Find each line in the entries below that contains the word "Ihnen" and copy those lines out in full.

"""

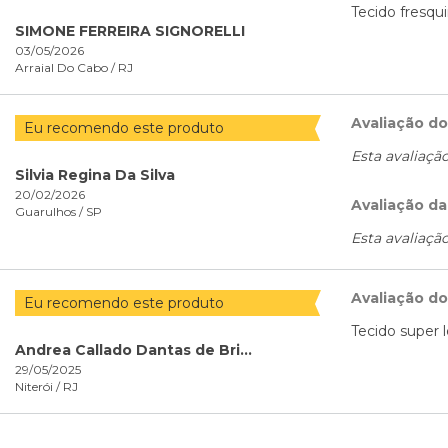
Tecido fresqu
SIMONE FERREIRA SIGNORELLI
03/05/2026
Arraial Do Cabo /
RJ
Avaliação d
Eu recomendo este produto
Esta avaliaçã
Silvia Regina Da Silva
20/02/2026
Avaliação da
Guarulhos /
SP
Esta avaliaçã
Avaliação d
Eu recomendo este produto
Tecido super l
Andrea Callado Dantas de Brito
29/05/2025
Niterói /
RJ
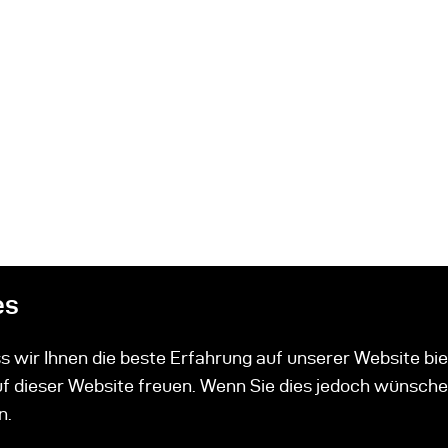
es
 wir Ihnen die beste Erfahrung auf unserer Website bie
uf dieser Website freuen. Wenn Sie dies jedoch wünsche
ucts
n.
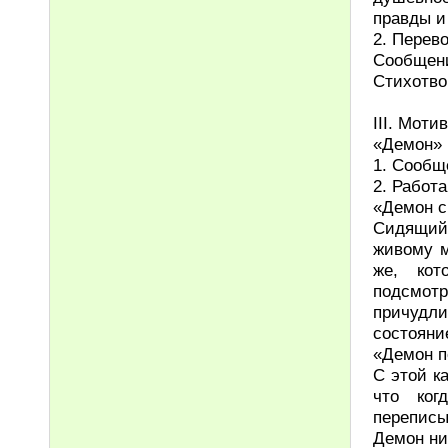
правды и
2. Перев
Сообщени
Стихотво
III. Мот
«Демон» 
1. Сообщ
2. Работ
«Демон 
Сидящий 
живому м
же, кот
подсмо
причудл
состояни
«Демон 
С этой к
что ког
переписы
Демон ни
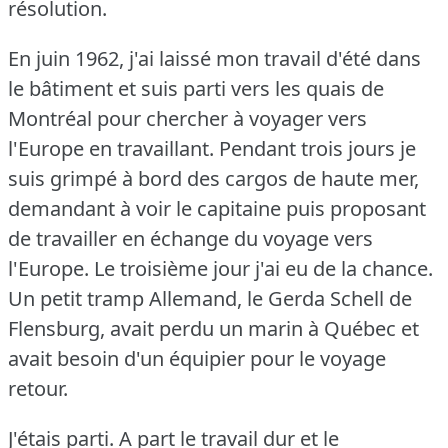
résolution.
En juin 1962, j'ai laissé mon travail d'été dans
le bâtiment et suis parti vers les quais de
Montréal pour chercher à voyager vers
l'Europe en travaillant.
Pendant trois jours je
suis grimpé à bord des cargos de haute mer,
demandant à voir le capitaine puis proposant
de travailler en échange du voyage vers
l'Europe.
Le troisième jour j'ai eu de la chance.
Un petit tramp Allemand, le Gerda Schell de
Flensburg, avait perdu un marin à Québec et
avait besoin d'un équipier pour le voyage
retour.
J'étais parti.
A part le travail dur et le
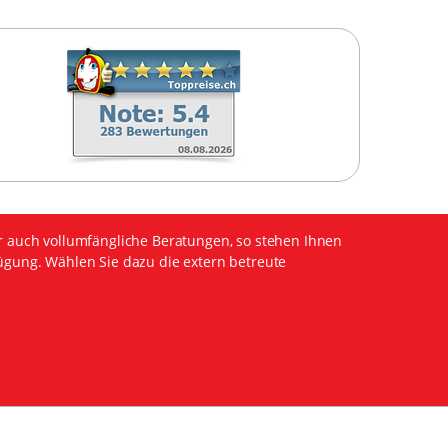
r auch vollumfängliche Beratungen, so stehen Ihnen
ügung. Wählen Sie dazu die extern betreute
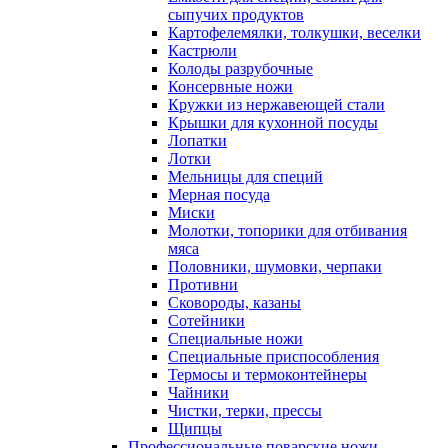
сыпучих продуктов
Картофелемялки, толкушки, веселки
Кастрюли
Колоды разрубочные
Консервные ножи
Кружки из нержавеющей стали
Крышки для кухонной посуды
Лопатки
Лотки
Мельницы для специй
Мерная посуда
Миски
Молотки, топорики для отбивания
мяса
Половники, шумовки, черпаки
Противни
Сковороды, казаны
Сотейники
Специальные ножи
Специальные приспособления
Термосы и термоконтейнеры
Чайники
Чистки, терки, прессы
Щипцы
Профессиональные поварские ножи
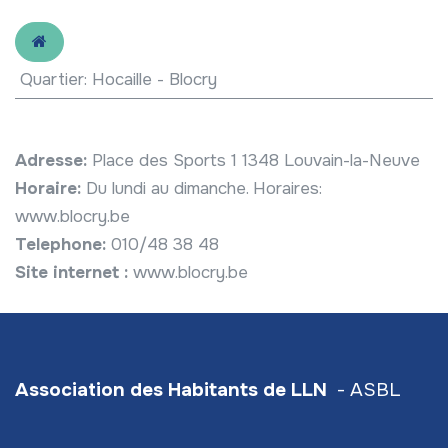
Quartier
:
Hocaille - Blocry
Adresse:
Place des Sports 1 1348 Louvain-la-Neuve
Horaire:
Du lundi au dimanche. Horaires:
www.blocry.be
Telephone:
010/48 38 48
Site internet :
www.blocry.be
Association des Habitants de LLN
- ASBL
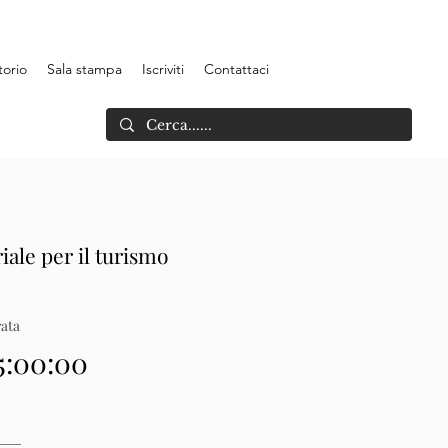
torio
Sala stampa
Iscriviti
Contattaci
iale per il turismo
ata
5:00:00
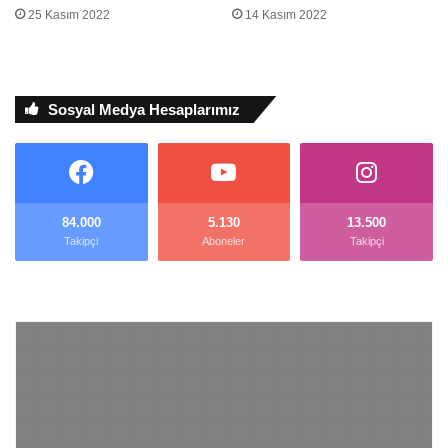
25 Kasım 2022
14 Kasım 2022
Sosyal Medya Hesaplarımız
84.000
5.130
13.500
Takipçi
Aboneler
Takipçi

"""

Solution
 wir Ihnen die beste Erfahrung auf unserer Website bie
r auch vollumfängliche Beratungen, so stehen Ihnen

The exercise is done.